─── INFORMATION SUPPLIED

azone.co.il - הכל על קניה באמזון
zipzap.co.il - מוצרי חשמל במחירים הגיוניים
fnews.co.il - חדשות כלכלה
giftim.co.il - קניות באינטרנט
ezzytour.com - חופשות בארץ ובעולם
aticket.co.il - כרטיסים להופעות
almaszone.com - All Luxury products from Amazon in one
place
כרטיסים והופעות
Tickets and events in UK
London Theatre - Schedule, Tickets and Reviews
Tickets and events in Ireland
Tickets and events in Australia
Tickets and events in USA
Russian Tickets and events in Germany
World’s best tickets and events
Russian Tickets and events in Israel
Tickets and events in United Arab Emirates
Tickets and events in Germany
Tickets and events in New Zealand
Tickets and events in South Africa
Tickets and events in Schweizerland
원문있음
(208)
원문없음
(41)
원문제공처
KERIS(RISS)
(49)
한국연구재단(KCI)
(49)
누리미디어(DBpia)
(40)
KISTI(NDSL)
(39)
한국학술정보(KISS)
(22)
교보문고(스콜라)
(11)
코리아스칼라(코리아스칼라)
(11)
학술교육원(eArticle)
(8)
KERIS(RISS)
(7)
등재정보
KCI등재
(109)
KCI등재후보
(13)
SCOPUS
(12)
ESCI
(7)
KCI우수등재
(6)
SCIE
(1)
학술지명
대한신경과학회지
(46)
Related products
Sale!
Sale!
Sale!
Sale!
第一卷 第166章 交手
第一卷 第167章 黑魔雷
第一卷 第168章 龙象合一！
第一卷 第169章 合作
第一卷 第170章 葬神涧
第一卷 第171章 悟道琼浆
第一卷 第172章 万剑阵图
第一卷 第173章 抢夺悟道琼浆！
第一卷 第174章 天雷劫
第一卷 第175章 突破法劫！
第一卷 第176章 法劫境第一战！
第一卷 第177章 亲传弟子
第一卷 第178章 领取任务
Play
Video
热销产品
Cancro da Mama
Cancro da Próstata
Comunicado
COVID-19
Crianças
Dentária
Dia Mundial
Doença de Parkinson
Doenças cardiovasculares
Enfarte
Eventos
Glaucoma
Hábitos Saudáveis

──────

▸ TO DO
Copy every line above word for word, in the same order and with the same line breaks.

▸ ANSWER BOX
azone.co.il - הכל על קניה באמזון
zipzap.co.il - מוצרי חשמל במחירים הגיוניים
fnews.co.il - חדשות כלכלה
giftim.co.il - קניות באינטרנט
ezzytour.com - חופשות בארץ ובעולם
aticket.co.il - כרטיסים להופעות
almaszone.com - All Luxury products from Amazon in one
place
כרטיסים והופעות
Tickets and events in UK
London Theatre - Schedule, Tickets and Reviews
Tickets and events in Ireland
Tickets and events in Australia
Tickets and events in USA
Russian Tickets and events in Germany
World’s best tickets and events
Russian Tickets and events in Israel
Tickets and events in United Arab Emirates
Tickets and events in Germany
Tickets and events in New Zealand
Tickets and events in South Africa
Tickets and events in Schweizerland
원문있음
(208)
원문없음
(41)
원문제공처
KERIS(RISS)
(49)
한국연구재단(KCI)
(49)
누리미디어(DBpia)
(40)
KISTI(NDSL)
(39)
한국학술정보(KISS)
(22)
교보문고(스콜라)
(11)
코리아스칼라(코리아스칼라)
(11)
학술교육원(eArticle)
(8)
KERIS(RISS)
(7)
등재정보
KCI등재
(109)
KCI등재후보
(13)
SCOPUS
(12)
ESCI
(7)
KCI우수등재
(6)
SCIE
(1)
학술지명
대한신경과학회지
(46)
Related products
Sale!
Sale!
Sale!
Sale!
第一卷 第166章 交手
第一卷 第167章 黑魔雷
第一卷 第168章 龙象合一！
第一卷 第169章 合作
第一卷 第170章 葬神涧
第一卷 第171章 悟道琼浆
第一卷 第172章 万剑阵图
第一卷 第173章 抢夺悟道琼浆！
第一卷 第174章 天雷劫
第一卷 第175章 突破法劫！
第一卷 第176章 法劫境第一战！
第一卷 第177章 亲传弟子
第一卷 第178章 领取任务
Play
Video
热销产品
Cancro da Mama
Cancro da Próstata
Comunicado
COVID-19
Crianças
Dentária
Dia Mundial
Doença de Parkinson
Doenças cardiovasculares
Enfarte
Eventos
Glaucoma
Hábitos Saudáveis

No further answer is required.